::: TASK INPUTS :::

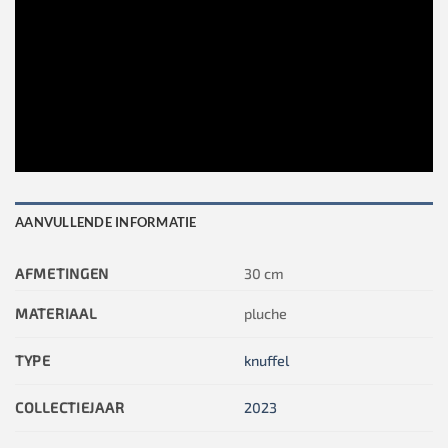
AANVULLENDE INFORMATIE
AFMETINGEN
30 cm
MATERIAAL
pluche
TYPE
knuffel
COLLECTIEJAAR
2023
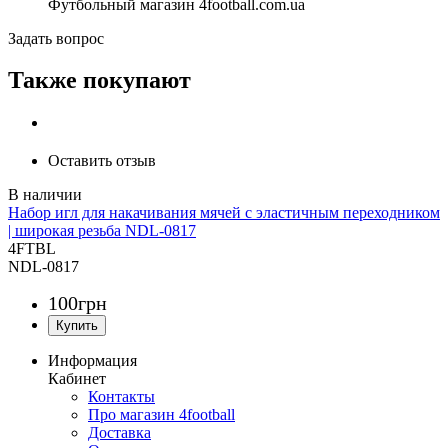
Футбольный магазин 4football.com.ua
Задать вопрос
Также покупают
Оставить отзыв
Набор игл для накачивания мячей c эластичным переходником
| широкая резьба NDL-0817
4FTBL
NDL-0817
100
грн
Информация
Кабинет
Контакты
Про магазин 4football
Доставка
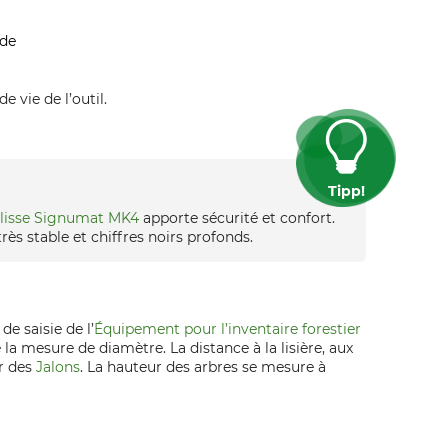
ide
 vie de l’outil.
Tipp!
ulisse Signumat MK4
apporte sécurité et confort.
très stable et chiffres noirs profonds.
e saisie de l’
Équipement pour l’inventaire forestier
a mesure de diamètre. La distance à la lisière, aux
ur des
Jalons
. La hauteur des arbres se mesure à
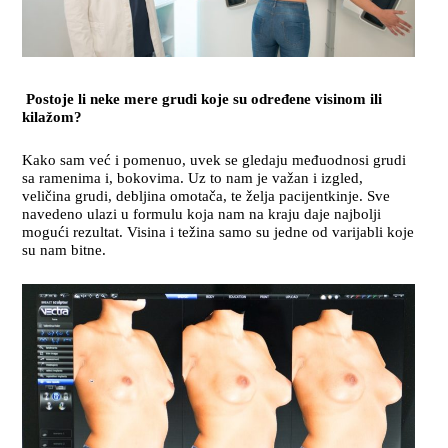
Postoje li neke mere grudi koje su određene visinom ili
kilažom?
Kako sam već i pomenuo, uvek se gledaju međuodnosi grudi
sa ramenima i, bokovima. Uz to nam je važan i izgled,
veličina grudi, debljina omotača, te želja pacijentkinje. Sve
navedeno ulazi u formulu koja nam na kraju daje najbolji
mogući rezultat. Visina i težina samo su jedne od varijabli koje
su nam bitne.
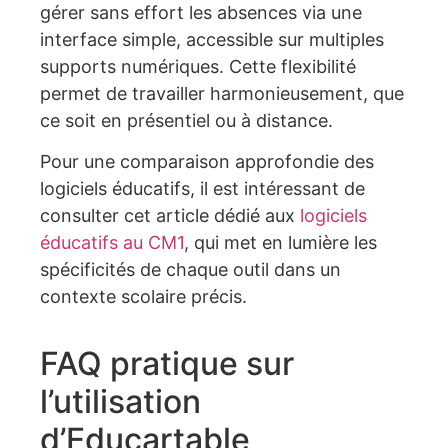
gérer sans effort les absences via une
interface simple, accessible sur multiples
supports numériques. Cette flexibilité
permet de travailler harmonieusement, que
ce soit en présentiel ou à distance.
Pour une comparaison approfondie des
logiciels éducatifs, il est intéressant de
consulter cet article dédié aux
logiciels
éducatifs au CM1
, qui met en lumière les
spécificités de chaque outil dans un
contexte scolaire précis.
FAQ pratique sur
l’utilisation
d’Educartable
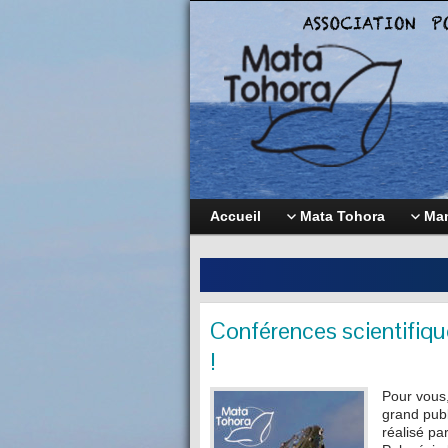
Accueil
Mata Tohora
Mam
Conférences scientifiqu
!
Pour vou
grand publ
réalisé pa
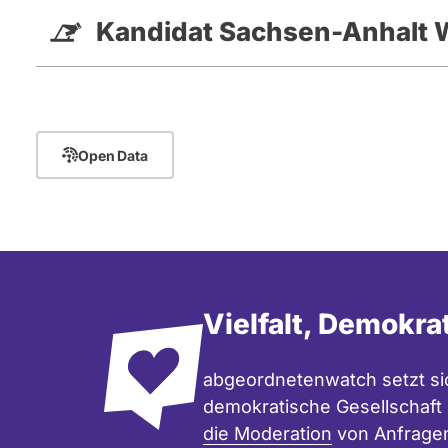
Kandidat Sachsen-Anhalt 
Open Data
Vielfalt, Demokra
abgeordnetenwatch setzt sic
demokratische Gesellschaft e
die Moderation
von Anfrage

:::

EXERCISE DIRECTIONS:
Copy the text of all the records above, line for line, leaving out the pictures.

ANSWER TO THIS PROBLEM:
AANVULLENDE INFORMATIE
AFMETINGEN
30 cm
MATERIAAL
pluche
TYPE
knuffel
COLLECTIEJAAR
2023
Футбольный магазин 4football.com.ua
Задать вопрос
Также покупают
Оставить отзыв
Набор игл для накачивания мячей c эластичным переходником
| широкая резьба NDL-0817
4FTBL
NDL-0817
100
грн
Информация
Кабинет
Контакты
Про магазин 4football
Доставка
ide
 vie de l’outil.
Tipp!
ulisse Signumat MK4
apporte sécurité et confort.
très stable et chiffres noirs profonds.
e saisie de l’
Équipement pour l’inventaire forestier
a mesure de diamètre. La distance à la lisière, aux
ur des
Jalons
. La hauteur des arbres se mesure à
Postoje li neke mere grudi koje su određene visinom ili
kilažom?
Kako sam već i pomenuo, uvek se gledaju međuodnosi grudi
sa ramenima i, bokovima. Uz to nam je važan i izgled,
veličina grudi, debljina omotača, te želja pacijentkinje. Sve
navedeno ulazi u formulu koja nam na kraju daje najbolji
mogući rezultat. Visina i težina samo su jedne od varijabli koje
su nam bitne.
gérer sans effort les absences via une
interface simple, accessible sur multiples
supports numériques. Cette flexibilité
permet de travailler harmonieusement, que
ce soit en présentiel ou à distance.
Pour une comparaison approfondie des
logiciels éducatifs, il est intéressant de
consulter cet article dédié aux
logiciels
éducatifs au CM1
, qui met en lumière les
spécificités de chaque outil dans un
contexte scolaire précis.
FAQ pratique sur
l’utilisation
d’Educartable
Accueil
Mata Tohora
Mam
Conférences scientifiqu
!
Pour vou
grand publ
réalisé pa
Kandidat Sachsen-Anhalt 
Open Data
Vielfalt, Demokra
abgeordnetenwatch setzt sic
demokratische Gesellschaft e
die Moderation
von Anfrage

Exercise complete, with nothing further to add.